I blinked a couple of times in surprise before taking up the question. “’Should’ means that it is a good idea to do something. ‘Ought’ means that it is your duty to do something. It partly depends on who says it to you. If your boss tells you that you should do something then it carries an obligation, but I think ‘ought’ carries with it a moral obligation.”
“Thank you, I am trying to learn English and this is very confusing. People use both words and I do not really understand the difference so I do not know which one to use when I speak,” Xabier said slowly and in a deliberate manner, as though he were specifically choosing each word.
It turned out that Xabier is from Nicaragua and that after completing high school he decided to go traveling in Europe. His first destination was Madrid where he got a job as a waiter. Then, like so many young people in Spain, he became the latest victim of the economic turmoil ravaging the continent. “The bar had to be sold. No one had any money so there just wasn’t enough business. I lost my job; just like everyone else. No one could find any work so I spent a month on the street. That was alright, it was summer.”
“How did you end up in the UK?” I asked?
“A group of friends were going to the Pyrenees. They wanted to go to find jobs in France.

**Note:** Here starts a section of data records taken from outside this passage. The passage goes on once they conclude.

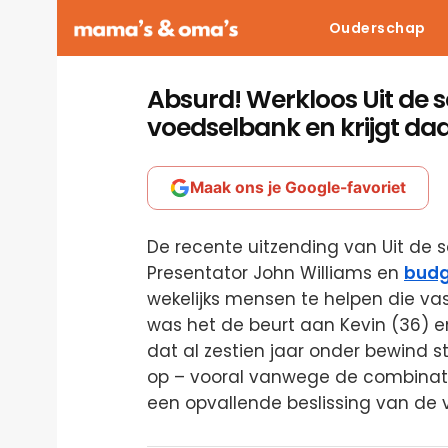
Ouderschap
Absurd! Werkloos Uit de s
voedselbank en krijgt da
Maak ons je Google-favoriet
De recente uitzending van Uit de 
Presentator John Williams en
bud
wekelijks mensen te helpen die vast
was het de beurt aan Kevin (36) e
dat al zestien jaar onder bewind st
op – vooral vanwege de combinati
een opvallende beslissing van de 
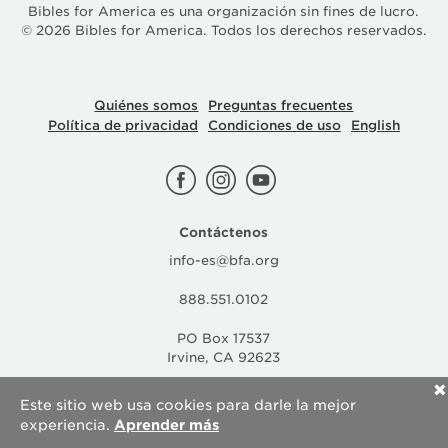
Bibles for America es una organización sin fines de lucro.
©
2026
Bibles for America. Todos los derechos reservados.
Quiénes somos
Preguntas frecuentes
Política de privacidad
Condiciones de uso
English
Contáctenos
info-es@bfa.org
888.551.0102
PO Box 17537
Irvine, CA 92623
✕
Este sitio web usa cookies para darle la mejor
experiencia.
Aprender más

They persuaded me to travel with them and I had some money that I had saved.” Xabier gave a short laugh before continuing, “you know, go and find work where there is work, but people want to give jobs to their own. That is fair. I did not have the language to work in northern Europe, but English lets you work anywhere so I came to London to learn English.”

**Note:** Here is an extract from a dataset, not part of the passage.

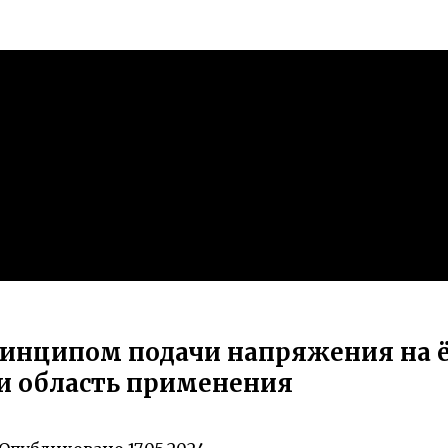
принципом подачи напряжения на 
и область применения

“You have clearly learnt it very quickly and very well if you have only been here since the summer.” I said. Although he was hesitant, Xabier almost never used the wrong word and his pronunciation was perfect. “When did you arrive in London?”
“Two months and 10 days ago. I can say the words but I am worried that I am saying the wrong thing. I spend most days in the library now. When I arrived in London I slept a couple of nights in King’s Cross but then I met someone who would let me sleep at their house for only a little money. I stayed there until Christmas, but then I found out that he was taking drugs. Bad drugs. I did not want to stay there. I did not feel safe and so here I am. I need to get on the computer in the library to find some work, but they will not give me a library card without proof of address.”
I suggested that Xabier could get the library to send him a letter using one of the shelters addresses, then he can use their letter as his proof of address. “That might work,” he nods, “thank you, I will try it.”
Without an address, without a home, without a job and without a community Xabier remains hopeful. Aaron remains hopeful. Interviewing these people, I came to appreciate is that there is no homeless stereotype. The people living on the street are more often than not just like you and me. Homelessness does not have a fundamental cause, it comes about when people go through a sudden change which they cannot react to in time, whether that change is the end of a relationship, the loss of a job or a leap into the unknown. If it is going to be solved then we must not look down at someone lying in the tube station and see a “homeless person”, we must see a person who does not have a home.
Editor’s note: This article was updated on 29 January 2013 to amend the fact that the number of people who slept rough at some point in London during 2011/12 was 5,678 – much higher than the article originally stated.